11. The lithotripsy probe of claim 10, wherein the lithotripsy probe is an electrohydraulic lithotripsy probe and further comprises:

first and second conductive wires extending through the lumen of the elongate body, wherein the first and second conductive wires are configured to receive an electric charge from a source positioned at the proximal end of the elongate body and generate a shockwave at a tip positioned at the distal end of the elongate body.

12. The lithotripsy probe of claim 11, wherein:

the stiffening assembly further comprises: a first section having a first outer diameter; a second section having a second outer diameter, wherein the second outer diameter is less than the first outer diameter; a connecting sheath positioned on, and connecting, a first end of the first section and a first end of the second section, wherein an inner diameter of the connecting sheath is substantially equal to the first outer diameter; and wherein a modulus of elasticity of the stiffening assembly is greater at a first location along the first section than at a second location along the second section.

13. The lithotripsy probe of claim 12, further comprising an adhesive positioned in the connecting sheath connecting the first and second sections together with the connecting sheath.

14. The lithotripsy probe of claim 12, wherein the first section and the second section are formed of respective wires.

15. The lithotripsy probe of claim 14, wherein the respective wires are NiTi wires.

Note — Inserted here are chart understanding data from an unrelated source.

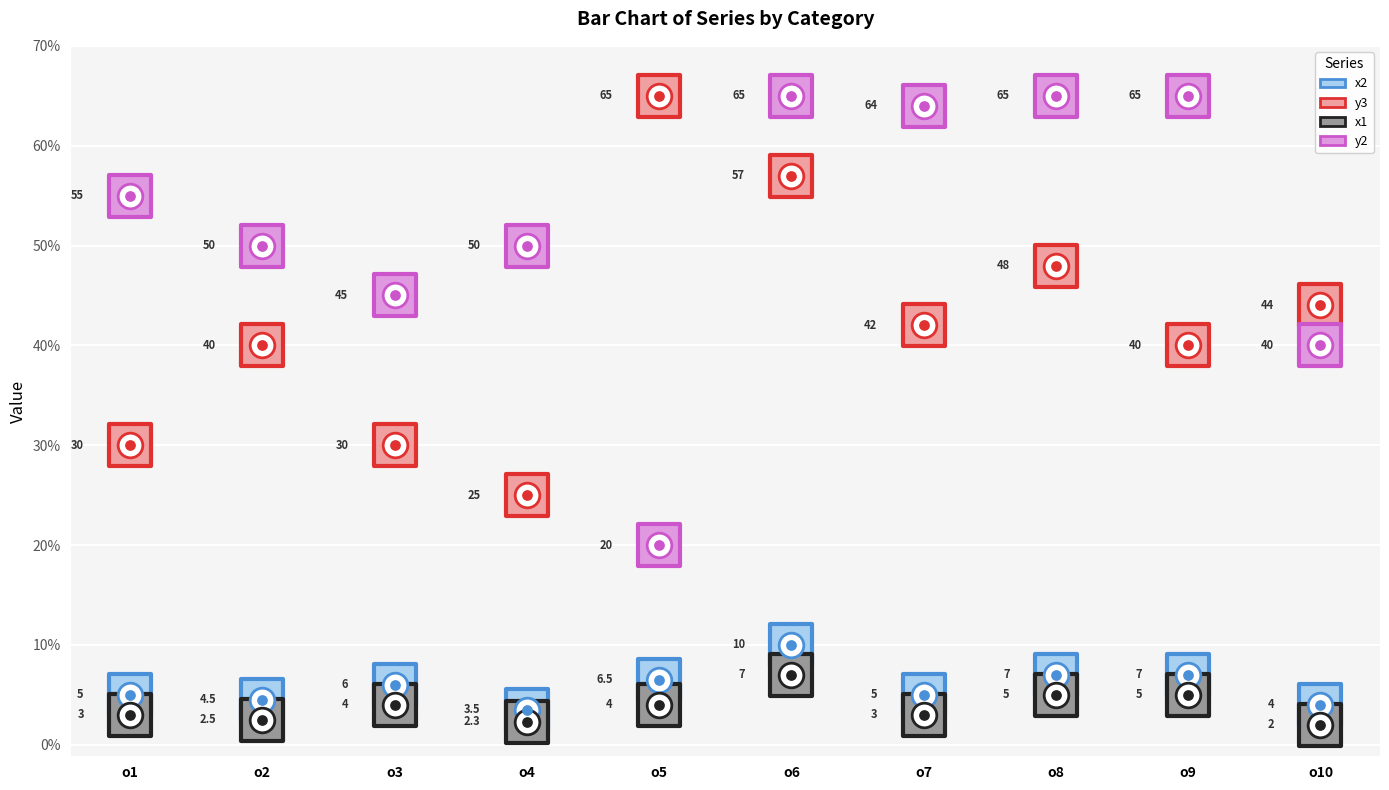

Is the value of y2 at o8 greater than the value of x1 at o3?

Yes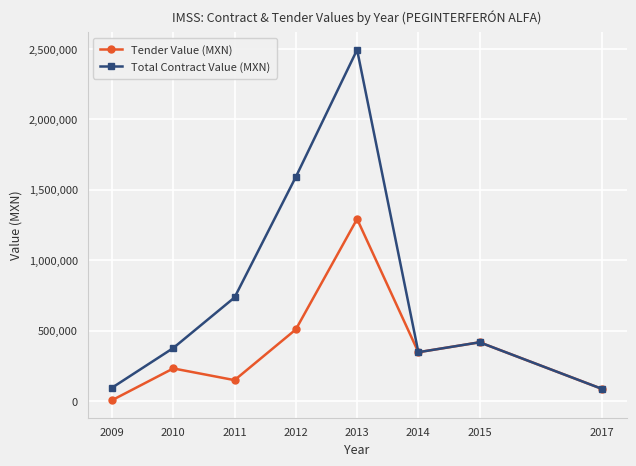

True or false: Total Contract Value (MXN) has more than 1 points higher than both neighbors.

True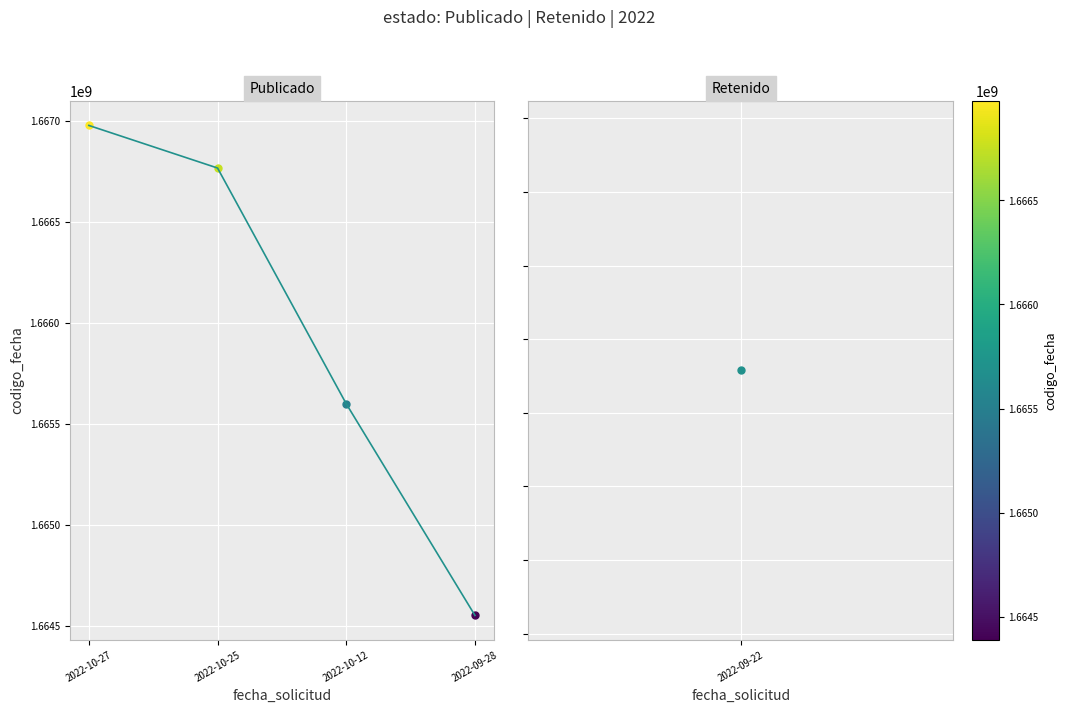

How many data points are above 1666767425?

1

16. A lithotripsy probe, the lithotripsy probe comprising:

an elongate body having a proximal end and a distal end, wherein the elongate body defines a lumen extending from the proximal end to the distal end;

first and second conductive wires positioned inside, and extending along, the lumen of the elongate body, wherein the first and second conductive wires are configured to receive an electric charge from a source positioned at the proximal end of the elongate body and generate a shockwave at a tip positioned at the distal end of the elongate body; and

a stiffening assembly positioned along the lumen of the elongate body, the stiffening assembly comprising an outer sheath of the lumen, the outer sheath comprising a multi-layer material extending from the proximal end to the distal end of the elongate body, wherein the stiffening assembly comprises a variable stiffness having a greater stiffness at the proximal end than the distal end of the elongate body.

17. The lithotripsy probe of claim 16, wherein the multi-layer material comprises at least three layers of material and wherein one of the at least three layers comprises a braided matrix material.

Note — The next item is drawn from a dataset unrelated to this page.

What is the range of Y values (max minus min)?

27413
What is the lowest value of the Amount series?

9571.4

18. The lithotripsy probe of claim 16, further comprising a second stiffening assembly, the second stiffening assembly positioned within the lumen of the elongate body, the stiffening assembly extending from the proximal end to the distal end of the elongate body; and

wherein the second stiffening assembly comprises a second variable stiffness having a greater stiffness at the proximal end than the distal end of the elongate body.

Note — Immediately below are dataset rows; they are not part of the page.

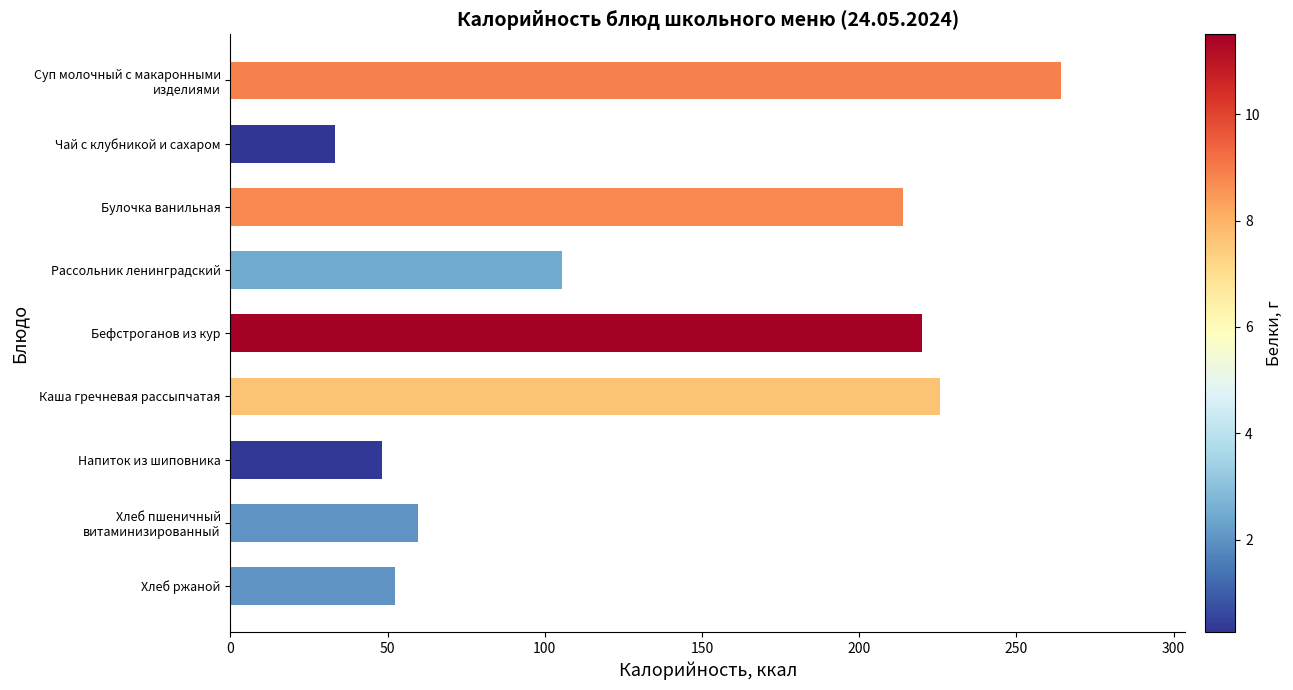

List the labels in order of value, smallest first.

Чай с клубникой и сахаром, Напиток из шиповника, Хлеб ржаной, Хлеб пшеничный
витаминизированный, Рассольник ленинградский, Булочка ванильная, Бефстроганов из кур, Каша гречневая рассыпчатая, Суп молочный с макаронными
изделиями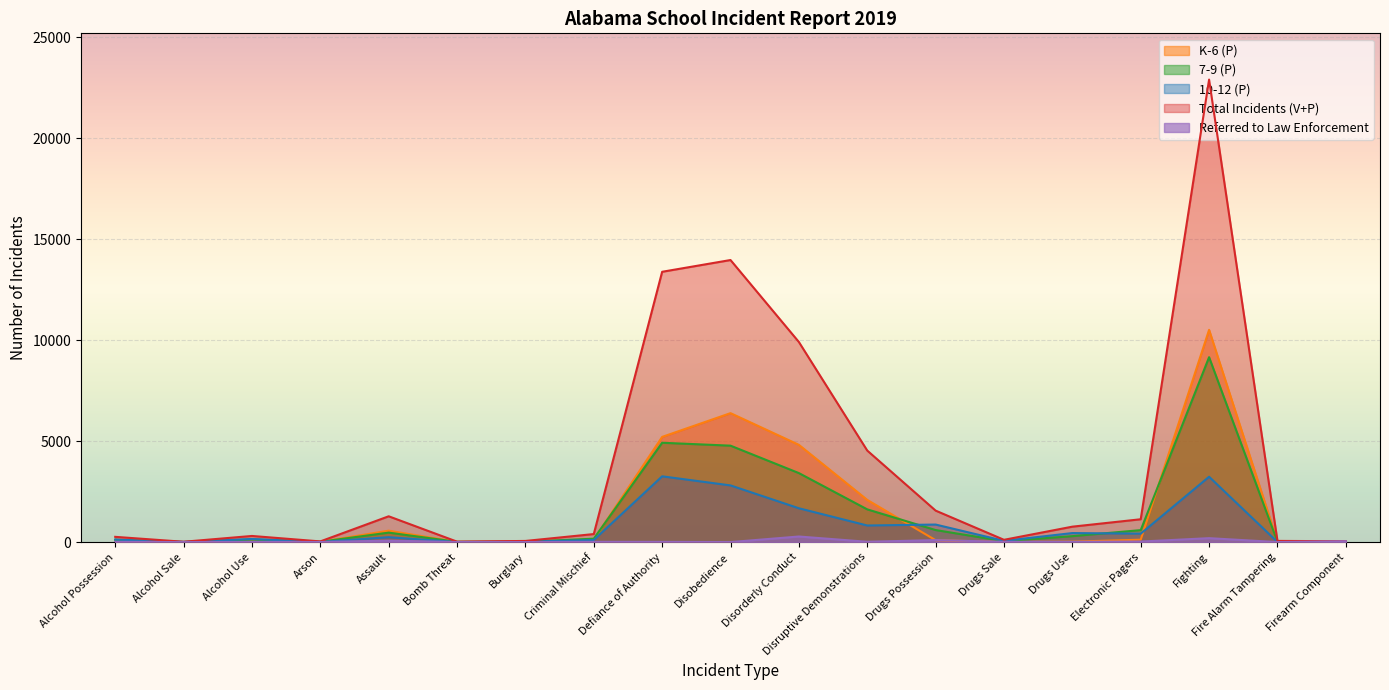

Rank the series by their maximum value, from highest to lowest.

Total Incidents (V+P), K-6 (P), 7-9 (P), 10-12 (P), Referred to Law Enforcement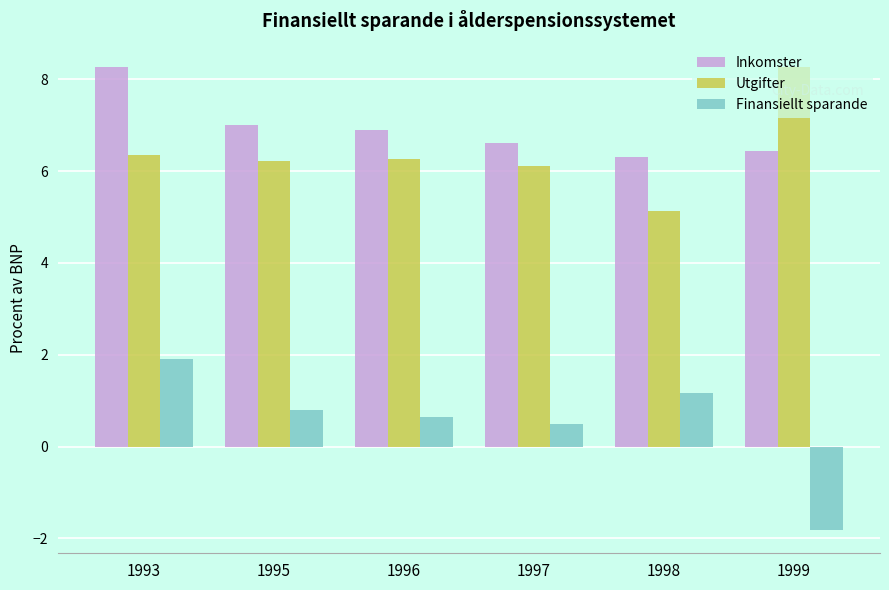

Reading left to right, list all the values displayed in this chart.

Inkomster: 8.3	7.0	6.9	6.6	6.3	6.4
Utgifter: 6.4	6.2	6.3	6.1	5.1	8.3
Finansiellt sparande: 1.9	0.8	0.6	0.5	1.2	-1.8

19. The lithotripsy probe of claim 18, wherein the second stiffening assembly further comprises:

a first section having a first outer diameter;

a second section having a second outer diameter, wherein the second outer diameter is less than the first outer diameter;

a connecting sheath positioned on, and connecting, a first end of the first section and a first end of the second section, wherein an inner diameter of the connecting sheath is substantially equal to the first outer diameter; and

wherein a modulus of elasticity of the stiffening assembly is greater at a first location along the first section than at a second location along the second section.

20. The lithotripsy probe of claim 19, wherein the first section and the second section are formed of respective wires, and further comprising an adhesive positioned in the connecting sheath connecting the respective wires together with the connecting sheath.